За трухлявым столом в ожидании партнеров уже скучают члены дворового
генерального штаба: лодочник Семен Выдров (попросту Выдра), рядом с ним
тихий человек с тихой фамилией Смирный, а также два алкоголика
неопределенных лет и занятий - Вова и Коля. У них нет права голоса. В игру
их не принимают, как низший класс, но иногда выпускают на подмену
подержаться за домино. Но Вова с Колей ни на что не претендуют, просто
хотят культурно провести вечер. Сегодня им повезло - генеральный штаб еще
не в полном сборе, и Выдра приглашает их на разминку. Вова мешает камни,
Коля заглядывает другу через плечо и готовится давать советы.
Разминка начинается.
Выдра играет, как бог, но все специфические доминошные выражения
припасены им к вечернему заседанию, и он пока снисходительно наблюдает, как
Вова то и дело рубит собственные концы. Нордост попивает чай, а его партнер
Смирный ладонью прикрывает камни от нескромных заглядываний Коли и двумя
пальцами аккуратно стыкует "бубочку к бубочке".
Во двор въезжает инвалид Федор Иванович Крюков, съездивший только что
на велосипеде из Аркадии в Отраду. Он немного запыхался.
- Куда лепишь! - предостерегает Крюков, но поздно: Вова безнадежно
сидит с зарубленным "голым" дублем, а Смирный через ход кончает.
- Ану подвинься!
Вова с Колей с почетом изгоняются из игры. Теперь Выдра играет на пару
с инвалидом Крюковым. Это чемпионская пара, равных им нет. Нордост забывает
про чай, а Смирный напряженно думает, думает, думает...
- Ставь!
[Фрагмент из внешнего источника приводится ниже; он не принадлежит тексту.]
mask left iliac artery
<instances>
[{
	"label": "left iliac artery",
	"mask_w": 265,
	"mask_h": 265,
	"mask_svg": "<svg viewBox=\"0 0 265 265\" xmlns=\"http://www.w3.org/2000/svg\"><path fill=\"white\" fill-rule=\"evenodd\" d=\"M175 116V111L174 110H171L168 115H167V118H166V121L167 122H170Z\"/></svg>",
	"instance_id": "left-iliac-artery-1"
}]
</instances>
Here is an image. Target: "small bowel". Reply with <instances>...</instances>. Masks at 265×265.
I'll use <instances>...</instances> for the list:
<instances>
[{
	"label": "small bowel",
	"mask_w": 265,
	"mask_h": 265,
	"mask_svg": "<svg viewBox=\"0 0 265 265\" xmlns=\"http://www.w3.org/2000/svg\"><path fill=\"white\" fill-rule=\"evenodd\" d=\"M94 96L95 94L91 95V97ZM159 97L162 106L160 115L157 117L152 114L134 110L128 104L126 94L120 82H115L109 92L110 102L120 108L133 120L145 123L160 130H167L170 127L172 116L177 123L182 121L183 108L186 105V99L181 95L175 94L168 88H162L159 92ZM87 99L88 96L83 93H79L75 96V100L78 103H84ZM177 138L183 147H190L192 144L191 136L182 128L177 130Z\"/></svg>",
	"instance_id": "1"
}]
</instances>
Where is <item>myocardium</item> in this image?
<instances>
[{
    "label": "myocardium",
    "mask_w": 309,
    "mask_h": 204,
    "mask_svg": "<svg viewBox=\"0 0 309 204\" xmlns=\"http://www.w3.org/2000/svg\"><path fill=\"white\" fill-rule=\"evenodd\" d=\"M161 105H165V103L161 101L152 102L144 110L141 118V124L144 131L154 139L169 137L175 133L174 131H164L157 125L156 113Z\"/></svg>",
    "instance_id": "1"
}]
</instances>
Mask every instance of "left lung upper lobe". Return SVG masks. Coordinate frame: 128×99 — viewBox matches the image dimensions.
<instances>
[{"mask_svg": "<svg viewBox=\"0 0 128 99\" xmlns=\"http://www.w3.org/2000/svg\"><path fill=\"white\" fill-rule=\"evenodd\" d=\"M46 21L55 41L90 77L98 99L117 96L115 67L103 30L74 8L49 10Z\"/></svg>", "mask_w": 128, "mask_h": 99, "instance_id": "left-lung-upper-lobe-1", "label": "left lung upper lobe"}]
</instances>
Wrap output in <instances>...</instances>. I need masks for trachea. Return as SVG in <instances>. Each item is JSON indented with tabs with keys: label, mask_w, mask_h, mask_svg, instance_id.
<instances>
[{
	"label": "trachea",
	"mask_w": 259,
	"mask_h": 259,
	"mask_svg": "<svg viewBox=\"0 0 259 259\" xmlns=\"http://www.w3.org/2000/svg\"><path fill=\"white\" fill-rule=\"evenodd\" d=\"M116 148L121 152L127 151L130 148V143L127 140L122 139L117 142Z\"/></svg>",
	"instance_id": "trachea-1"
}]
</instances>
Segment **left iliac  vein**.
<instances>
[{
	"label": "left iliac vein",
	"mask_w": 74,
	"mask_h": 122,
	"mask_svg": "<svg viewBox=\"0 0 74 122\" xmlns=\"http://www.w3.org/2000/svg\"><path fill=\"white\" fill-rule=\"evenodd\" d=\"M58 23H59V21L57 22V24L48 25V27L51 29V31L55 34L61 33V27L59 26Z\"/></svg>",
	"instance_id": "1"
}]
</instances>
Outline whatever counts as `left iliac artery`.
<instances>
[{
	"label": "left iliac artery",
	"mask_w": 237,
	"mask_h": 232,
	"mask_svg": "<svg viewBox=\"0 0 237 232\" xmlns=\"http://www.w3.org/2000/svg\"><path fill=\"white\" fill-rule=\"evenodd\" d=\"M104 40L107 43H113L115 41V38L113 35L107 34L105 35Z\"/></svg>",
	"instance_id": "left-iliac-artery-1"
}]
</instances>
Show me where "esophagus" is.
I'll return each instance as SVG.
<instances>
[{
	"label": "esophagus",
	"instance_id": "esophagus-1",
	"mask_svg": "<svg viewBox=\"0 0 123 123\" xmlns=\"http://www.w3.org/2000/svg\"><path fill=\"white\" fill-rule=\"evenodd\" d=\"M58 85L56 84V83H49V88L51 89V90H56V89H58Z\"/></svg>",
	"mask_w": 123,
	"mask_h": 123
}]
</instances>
Не корову проигрываешь! - торопит Выдра.
- Став не речка, - глубокомысленно огрызается Смирный и ставит.
Народ потихоньку собирается на вечернее заседание генштаба. Является
всеобщий любимец - глухонемой художник-оформитель, местный Пиросманишвили.
Он специалист по шрифтам и вывескам, но пишет их с потрясающими душу
ошибками - недавно по заказу дворничихи на черных воротах им сделано
объявление строгим готическим шрифтом:
"ТУТА ЛЕТА НЕТУ".
И прочие, и прочие - двор большой.
Наконец Выдра громоподобно делает рыбу и, пока Смирный, тыча пальцем,
подсчитывает очки, достает из кармана свое любимое чтиво - настенный
женский календарь, листает и приговаривает:
- Так что скажет генеральный штаб? Какое сегодня число? Так...
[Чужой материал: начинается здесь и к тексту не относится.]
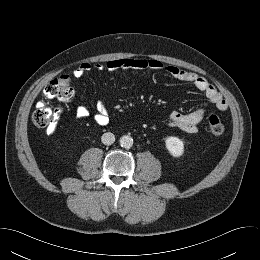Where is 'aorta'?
I'll use <instances>...</instances> for the list:
<instances>
[{
	"label": "aorta",
	"instance_id": "aorta-1",
	"mask_svg": "<svg viewBox=\"0 0 260 260\" xmlns=\"http://www.w3.org/2000/svg\"><path fill=\"white\" fill-rule=\"evenodd\" d=\"M120 146L123 147V148H131L132 145H133V138L129 135H123L120 140Z\"/></svg>",
	"mask_w": 260,
	"mask_h": 260
}]
</instances>
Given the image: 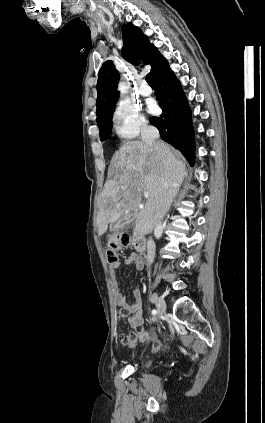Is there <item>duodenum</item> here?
<instances>
[{
  "mask_svg": "<svg viewBox=\"0 0 265 423\" xmlns=\"http://www.w3.org/2000/svg\"><path fill=\"white\" fill-rule=\"evenodd\" d=\"M132 242H133L135 249L139 253L143 254L146 251V241L140 233H138V232L134 233L133 238H132Z\"/></svg>",
  "mask_w": 265,
  "mask_h": 423,
  "instance_id": "duodenum-1",
  "label": "duodenum"
}]
</instances>
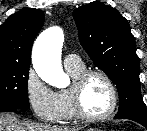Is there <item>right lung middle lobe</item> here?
Listing matches in <instances>:
<instances>
[{"mask_svg":"<svg viewBox=\"0 0 147 131\" xmlns=\"http://www.w3.org/2000/svg\"><path fill=\"white\" fill-rule=\"evenodd\" d=\"M29 66L0 63V105L29 109Z\"/></svg>","mask_w":147,"mask_h":131,"instance_id":"1","label":"right lung middle lobe"}]
</instances>
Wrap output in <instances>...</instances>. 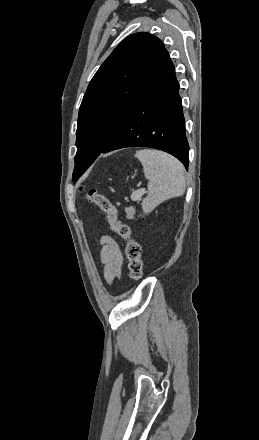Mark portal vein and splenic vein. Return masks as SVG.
<instances>
[{
  "label": "portal vein and splenic vein",
  "mask_w": 259,
  "mask_h": 440,
  "mask_svg": "<svg viewBox=\"0 0 259 440\" xmlns=\"http://www.w3.org/2000/svg\"><path fill=\"white\" fill-rule=\"evenodd\" d=\"M146 193V190L145 189H140L139 191H136V192H134L132 195H131V199L133 200V201H137L140 197H142L144 194Z\"/></svg>",
  "instance_id": "obj_1"
}]
</instances>
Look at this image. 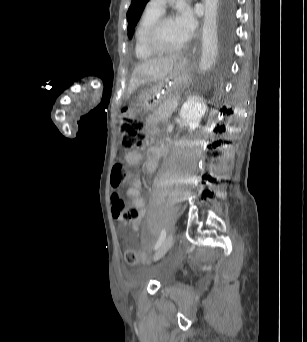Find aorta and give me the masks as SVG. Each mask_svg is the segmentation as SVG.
I'll use <instances>...</instances> for the list:
<instances>
[{"instance_id":"1","label":"aorta","mask_w":307,"mask_h":342,"mask_svg":"<svg viewBox=\"0 0 307 342\" xmlns=\"http://www.w3.org/2000/svg\"><path fill=\"white\" fill-rule=\"evenodd\" d=\"M219 0H204L205 14L202 32V54L200 70L211 68L218 54L217 16Z\"/></svg>"}]
</instances>
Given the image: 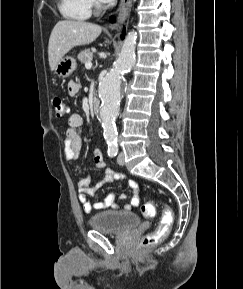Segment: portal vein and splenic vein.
I'll return each instance as SVG.
<instances>
[{"mask_svg": "<svg viewBox=\"0 0 243 289\" xmlns=\"http://www.w3.org/2000/svg\"><path fill=\"white\" fill-rule=\"evenodd\" d=\"M85 67H86V69H91L92 68V62L91 61L86 62Z\"/></svg>", "mask_w": 243, "mask_h": 289, "instance_id": "1", "label": "portal vein and splenic vein"}]
</instances>
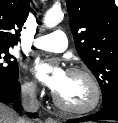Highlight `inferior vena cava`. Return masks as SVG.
Instances as JSON below:
<instances>
[{"label": "inferior vena cava", "mask_w": 118, "mask_h": 123, "mask_svg": "<svg viewBox=\"0 0 118 123\" xmlns=\"http://www.w3.org/2000/svg\"><path fill=\"white\" fill-rule=\"evenodd\" d=\"M21 95L23 108L26 111L36 112L39 108V102L36 97V85L28 84L22 86ZM18 123H30V121L24 118H20Z\"/></svg>", "instance_id": "inferior-vena-cava-1"}]
</instances>
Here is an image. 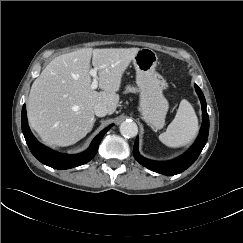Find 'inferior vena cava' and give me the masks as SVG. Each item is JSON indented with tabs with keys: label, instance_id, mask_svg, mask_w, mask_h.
I'll return each instance as SVG.
<instances>
[{
	"label": "inferior vena cava",
	"instance_id": "1",
	"mask_svg": "<svg viewBox=\"0 0 243 243\" xmlns=\"http://www.w3.org/2000/svg\"><path fill=\"white\" fill-rule=\"evenodd\" d=\"M95 115L98 117H104L108 114V108L106 105L98 103L94 106Z\"/></svg>",
	"mask_w": 243,
	"mask_h": 243
}]
</instances>
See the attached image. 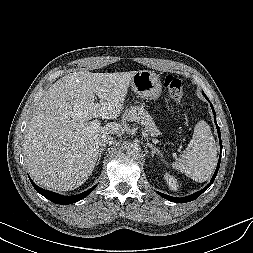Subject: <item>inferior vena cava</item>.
<instances>
[{
    "label": "inferior vena cava",
    "mask_w": 253,
    "mask_h": 253,
    "mask_svg": "<svg viewBox=\"0 0 253 253\" xmlns=\"http://www.w3.org/2000/svg\"><path fill=\"white\" fill-rule=\"evenodd\" d=\"M114 143H115V140L111 136H103V137H101V139L99 141L100 146L112 145Z\"/></svg>",
    "instance_id": "obj_1"
}]
</instances>
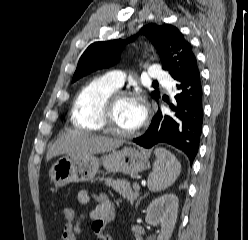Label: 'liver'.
Returning a JSON list of instances; mask_svg holds the SVG:
<instances>
[{
    "mask_svg": "<svg viewBox=\"0 0 248 240\" xmlns=\"http://www.w3.org/2000/svg\"><path fill=\"white\" fill-rule=\"evenodd\" d=\"M122 144V140L72 131L58 138L49 148L47 161L61 154L81 156L110 152Z\"/></svg>",
    "mask_w": 248,
    "mask_h": 240,
    "instance_id": "6515ba94",
    "label": "liver"
}]
</instances>
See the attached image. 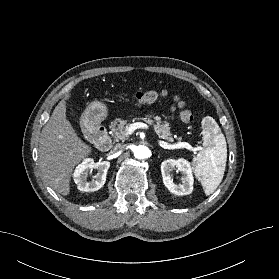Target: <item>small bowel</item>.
Here are the masks:
<instances>
[{
    "label": "small bowel",
    "mask_w": 279,
    "mask_h": 279,
    "mask_svg": "<svg viewBox=\"0 0 279 279\" xmlns=\"http://www.w3.org/2000/svg\"><path fill=\"white\" fill-rule=\"evenodd\" d=\"M172 110H175V107H172Z\"/></svg>",
    "instance_id": "obj_1"
}]
</instances>
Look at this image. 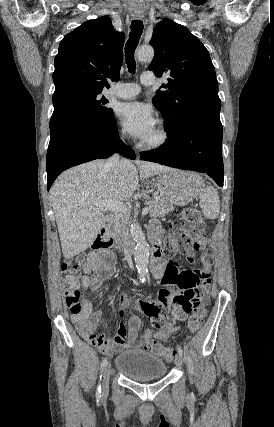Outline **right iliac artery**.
Segmentation results:
<instances>
[{
    "label": "right iliac artery",
    "instance_id": "right-iliac-artery-1",
    "mask_svg": "<svg viewBox=\"0 0 274 427\" xmlns=\"http://www.w3.org/2000/svg\"><path fill=\"white\" fill-rule=\"evenodd\" d=\"M106 365H107V358H105L102 361V363H101V372L106 367ZM101 377H102V375H100V380H101ZM96 398H97V400L101 398V384H100V381H99V384L97 385Z\"/></svg>",
    "mask_w": 274,
    "mask_h": 427
}]
</instances>
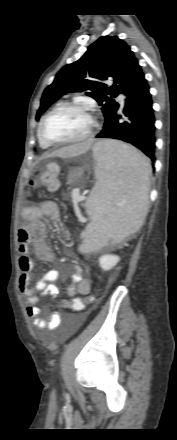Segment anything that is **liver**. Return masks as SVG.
I'll list each match as a JSON object with an SVG mask.
<instances>
[{
  "mask_svg": "<svg viewBox=\"0 0 177 440\" xmlns=\"http://www.w3.org/2000/svg\"><path fill=\"white\" fill-rule=\"evenodd\" d=\"M92 144H93V141L88 140V141H85L82 143L69 145V146L63 147L53 153H50L47 156L48 157L58 156V157H62V158L76 157V156H79V155L86 153L90 149Z\"/></svg>",
  "mask_w": 177,
  "mask_h": 440,
  "instance_id": "1",
  "label": "liver"
}]
</instances>
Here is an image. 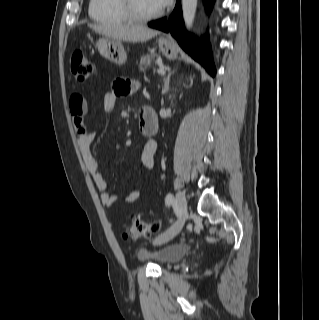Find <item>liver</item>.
<instances>
[{
	"mask_svg": "<svg viewBox=\"0 0 319 320\" xmlns=\"http://www.w3.org/2000/svg\"><path fill=\"white\" fill-rule=\"evenodd\" d=\"M90 28L99 34L126 42H144L159 34L143 25H100L90 24Z\"/></svg>",
	"mask_w": 319,
	"mask_h": 320,
	"instance_id": "1",
	"label": "liver"
}]
</instances>
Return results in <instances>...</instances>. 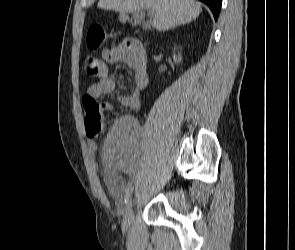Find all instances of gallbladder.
<instances>
[{"label": "gallbladder", "mask_w": 295, "mask_h": 250, "mask_svg": "<svg viewBox=\"0 0 295 250\" xmlns=\"http://www.w3.org/2000/svg\"><path fill=\"white\" fill-rule=\"evenodd\" d=\"M135 17L139 18V17H140V15H139L138 13H135Z\"/></svg>", "instance_id": "obj_1"}]
</instances>
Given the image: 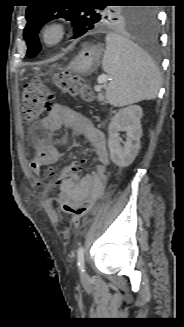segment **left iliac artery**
<instances>
[{"label": "left iliac artery", "instance_id": "left-iliac-artery-1", "mask_svg": "<svg viewBox=\"0 0 184 327\" xmlns=\"http://www.w3.org/2000/svg\"><path fill=\"white\" fill-rule=\"evenodd\" d=\"M77 264L81 272H84V247H80L77 251Z\"/></svg>", "mask_w": 184, "mask_h": 327}]
</instances>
Одиннадцатое апреля. В войну на зенитках кто ездил? Нету таких? Кто же
будет ставить?
- А что сегодня такое? - интересуется генеральный штаб.
- День противовоздушной обороны страны!
- Может, не надо, ребята? - говорит Нордост. - Вспомните, что было
вчера.
- А вы молчите, Михаил Борисыч, - поспешно отвечает Выдра. (На "вы" в
порядке исключения он обращается только к Нордосту.) - Вчера было десятое
апреля, святой день освобождения Одессы от немецко-фашистских оккупантов.
Немного перебрали.
- Устал я с вами бороться, - вздыхает Нордост. - Ну, пейте, пейте...
Недолго осталось.
- Почему "недолго"? - настораживается генеральный штаб.
Нордост загадочно улыбается.
- А что будет? - волнуются Вова с Колей.
- После первого мая будет введен сухой закон, - вещает Нордост.
Ему не верят, хотя знают, что Михаил Борисыч зря болтать не будет. Нет
дыма без огня, рассуждает генштаб. - Сухой закон у нас не введут, а вот
цены на водку повысить могут. Это у нас запросто. Но на этот случай бытует
такой стишок:
Водка стала стоить восемь.
Все равно мы пить не бросим!
Передайте главврачу:
Нам и десять по плечу!
Генеральный штаб недолго совещается и принимает решение: день
противовоздушной обороны страны следует отметить. Сбрасываются и отправляют
Вову с Колей в магазин. Те летят, как на крыльях, и вскоре возвращаются с
четырьмя бутылками-фаустпатронами молдавского портвейна одесского разлива с
белым аистом на этикетке.
Генеральный штаб пьет за здоровье противовоздушной обороны страны и
закусывает свежим батоном.
Свое ежедневное участие в забивании козла Михаил Борисович
глубокомысленно оправдывает тем, что козел - народная игра и его били, бьют
и будут бить по всей стране от Черного до Баренцева морей...
Он где-то прав.
Козел, несомненно, одна из самых древних игр, размышляет Михаил
Борисович. Удивительно, как это археологи до сих пор не раскопали древнее
домино? Интересно, играли скифы в козла? А древние греки? Тут можно
написать научную монографию или защитить диссертацию... Интересно, почему
до сих пор никто этого не сделал?
Наверное, потому, думает Нордост, - что описывать забивание козла -
самое неблагодарное занятие на свете. Его бьют везде одинаково, со
скандалами и специфическими выражениями - без этих выражений козел не
козел. Тут просыпаются первобытные инстинкты, руки сами ищут дубину, козел
жалобно блеет, привязанный на веревке к колу...
Бей его!
Бьют козлов разных видов: есть почтенные генеральские козлы,
быстротечные морские, есть козлы офицерские, трудовые, двойные и со всякими
ответвлениями. В старых дворах наряду с полезными и бесполезными предметами
- воротами, беседками, винтовыми лестницами, сараями, гаражами,
бахчисарайскими фонтанами без воды, придурковатыми сфинксами с отбитыми
носами, притаившимися под диким виноградом у глухой стены - наряду с ними
во дворе обязательно торчит стол для козла. Его начинают бить в апреле и
заканчивают поздней осенью. Человеческие страсти и характеры при забивании
козла проявляются лучше, чем в любой другой игре, продолжает, рассуждать
Нордост, чокаясь термосом о стакан своего партнера Смирного.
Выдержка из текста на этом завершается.